The larger fish Wilcox is trying to land here is the idea that poor people can have great marriages even without money, and therefore reducing inequality and economic hardship will not strengthen families. But that argument seems to be a fish story.

Philip Cohen, at the Family Inequality blog, has an excellent critique. First he graphs Wilcox’s data, giving it the gee-whiz effect that fits with Wilcox's optimism.

Then he graphs a longer-range view of divorce and economic hard times (shaded purple).

The longer perspective makes the current dip in divorce rates seem a bit less impressive.

Wilcox wants to argue that people can have great marriage even as they lose their jobs, homes, and savings.
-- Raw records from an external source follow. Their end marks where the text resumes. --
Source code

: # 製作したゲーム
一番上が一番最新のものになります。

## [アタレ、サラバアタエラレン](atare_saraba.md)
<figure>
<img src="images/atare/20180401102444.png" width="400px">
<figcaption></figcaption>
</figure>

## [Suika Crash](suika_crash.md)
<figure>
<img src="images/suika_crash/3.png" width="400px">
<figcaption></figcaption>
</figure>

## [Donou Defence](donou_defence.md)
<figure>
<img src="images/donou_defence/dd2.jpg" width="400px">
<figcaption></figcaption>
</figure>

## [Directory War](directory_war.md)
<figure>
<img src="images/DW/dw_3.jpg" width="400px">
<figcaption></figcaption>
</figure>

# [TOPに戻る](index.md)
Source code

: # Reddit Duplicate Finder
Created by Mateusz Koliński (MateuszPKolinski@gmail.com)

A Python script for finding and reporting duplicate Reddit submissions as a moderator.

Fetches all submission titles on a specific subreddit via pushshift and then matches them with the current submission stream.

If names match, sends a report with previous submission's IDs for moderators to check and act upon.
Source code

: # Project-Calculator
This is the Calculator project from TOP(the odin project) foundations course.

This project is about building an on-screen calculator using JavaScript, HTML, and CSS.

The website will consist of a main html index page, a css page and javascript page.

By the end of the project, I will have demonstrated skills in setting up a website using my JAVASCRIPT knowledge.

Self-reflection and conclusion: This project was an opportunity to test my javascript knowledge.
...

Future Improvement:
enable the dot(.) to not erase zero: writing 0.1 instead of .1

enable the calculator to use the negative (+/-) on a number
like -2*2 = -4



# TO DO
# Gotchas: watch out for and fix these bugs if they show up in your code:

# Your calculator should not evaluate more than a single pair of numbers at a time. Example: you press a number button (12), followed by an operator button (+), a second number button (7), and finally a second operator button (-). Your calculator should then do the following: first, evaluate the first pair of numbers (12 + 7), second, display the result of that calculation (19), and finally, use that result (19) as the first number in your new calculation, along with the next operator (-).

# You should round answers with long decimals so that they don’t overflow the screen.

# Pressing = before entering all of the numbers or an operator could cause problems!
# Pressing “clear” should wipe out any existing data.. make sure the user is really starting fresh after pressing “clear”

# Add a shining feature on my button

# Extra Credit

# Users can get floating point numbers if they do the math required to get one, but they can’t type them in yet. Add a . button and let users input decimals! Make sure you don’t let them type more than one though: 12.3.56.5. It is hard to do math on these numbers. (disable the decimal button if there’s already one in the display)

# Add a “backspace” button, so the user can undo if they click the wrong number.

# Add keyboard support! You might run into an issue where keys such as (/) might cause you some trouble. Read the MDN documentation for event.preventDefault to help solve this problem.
No doubt, some people can. As Wilcox says, after acknowledging that some couples don’t do so well under that kind of stress, “anecdotal evidence suggests that other couples have
responded to the recession by rededicating themselves to their marriages.”

But a small drop in the divorce rate is not evidence of
a departure from the past four decades, when many Americans came to see marriage largely as a chance to pursue a "soulmate" relationship, where couples focus on emotional intimacy, sexual satisfaction and personal fulfillment, rather than as a chance to share childbearing and childrearing and economic cooperation with an extended family.
If Wilcox is right, we can all be relieved that the recession has finally led couples to reject marriage as personal fulfillment and replace it with sharing and cooperation. But then what are we to make of the numbers reported in today’s Times: New York courts have seen an 18% increase in cases of family members assaulting one another. (And those are just the ones that make it all the way to court.)